Robin then interrogates the guy.
These newlyweds care for each other. Barbara is worried about how far her husband will go. Tim seems embarrassed about his rep. Batman is out of the picture by the time these events unfold, and the idea of if or how Robin would replace him hits even harder in the scene that follows. Robin is in a fancy hallway, heading to a circular balcony that looks over a heavily-guarded atrium. There’s a door down there that he needs to get through, but it is blocked by sentry guns and guarded by several thugs. The player has to figure out how to take them down.
Through a loudspeaker, Two-Face taunts Robin: “Let’s see if the Boy Wonder can cope without the Bat to hold his hand!”
“You can do this, Tim,” Barbara says in Robin’s ear piece as the game camera flies over the guarded room, tempting the player to figure out how to bypass the formidable defenses.

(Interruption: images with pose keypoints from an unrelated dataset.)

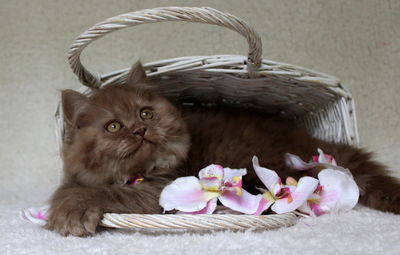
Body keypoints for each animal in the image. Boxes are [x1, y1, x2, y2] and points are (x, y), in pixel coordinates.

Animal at [45, 61, 400, 237]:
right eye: (113, 127)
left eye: (145, 113)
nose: (140, 130)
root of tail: (307, 138)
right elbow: (74, 186)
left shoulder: (160, 188)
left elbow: (102, 192)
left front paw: (69, 211)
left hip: (272, 167)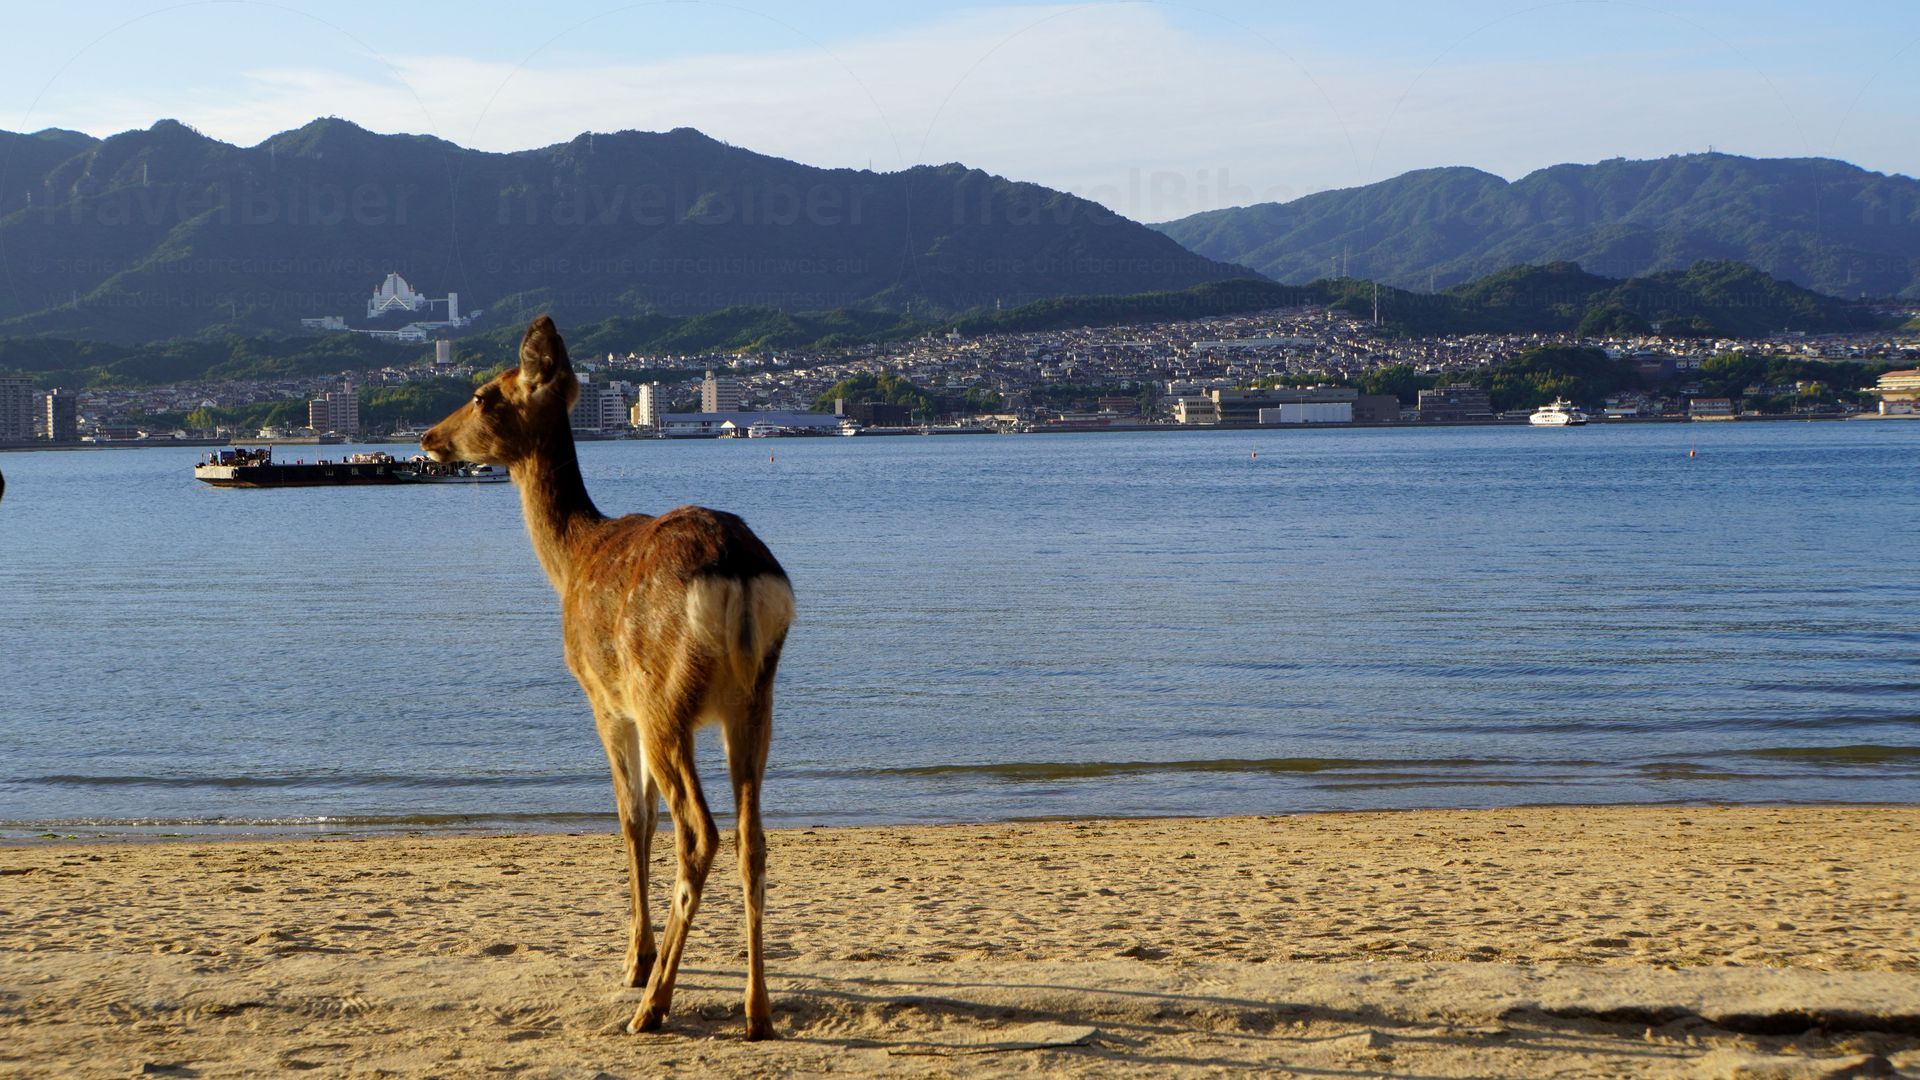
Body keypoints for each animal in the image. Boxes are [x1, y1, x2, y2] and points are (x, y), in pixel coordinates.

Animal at [422, 315, 793, 1040]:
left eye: (484, 395)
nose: (427, 437)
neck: (571, 560)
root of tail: (739, 574)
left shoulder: (605, 700)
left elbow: (630, 819)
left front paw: (634, 961)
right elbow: (644, 819)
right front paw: (641, 956)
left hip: (664, 698)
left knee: (698, 832)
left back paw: (654, 1006)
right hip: (755, 700)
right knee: (754, 840)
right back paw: (757, 1012)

The thugs know Robin is nearby and talk tough.
“He’s got guts, I give him that,” one thugs says.
“He’s frigging deluded,” another says. “All that time working with the Bat, he thinks he’s better than he is.”
They continue, mocking Robin’s inexperience. Obviously Robin can hear this, and we can assume it bothers him.
The way to get past this room requires the player to make Robin slide down a vertical air vent and creep through a storage area. As Robin does this, Barbara asks: “How’s it going?”
“Slow,” Tim replies, with clear frustration in his voice.
“Tim, stop that,” she replies. “You’re not him.”
“So everyone keeps telling me,” he says.
“Good,” she says. “I’m glad you’re not. You can be better. I know it.”
Sure, in this case, Barbara Gordon, now known as Oracle, is playing something of a cliched emotional labor supporting-wife role, but in her own episode, she’s the one in charge and Robin plays support. I’m suddenly enamored with this idea of a superhero game in which young newlyweds urge each other on, fret about the influence of the older generation of heroes and find ways to forge their own path. I wasn’t expecting to find something this compelling buried in the maligned DLC for a three-year-old game.
I loved this. I would play more of this.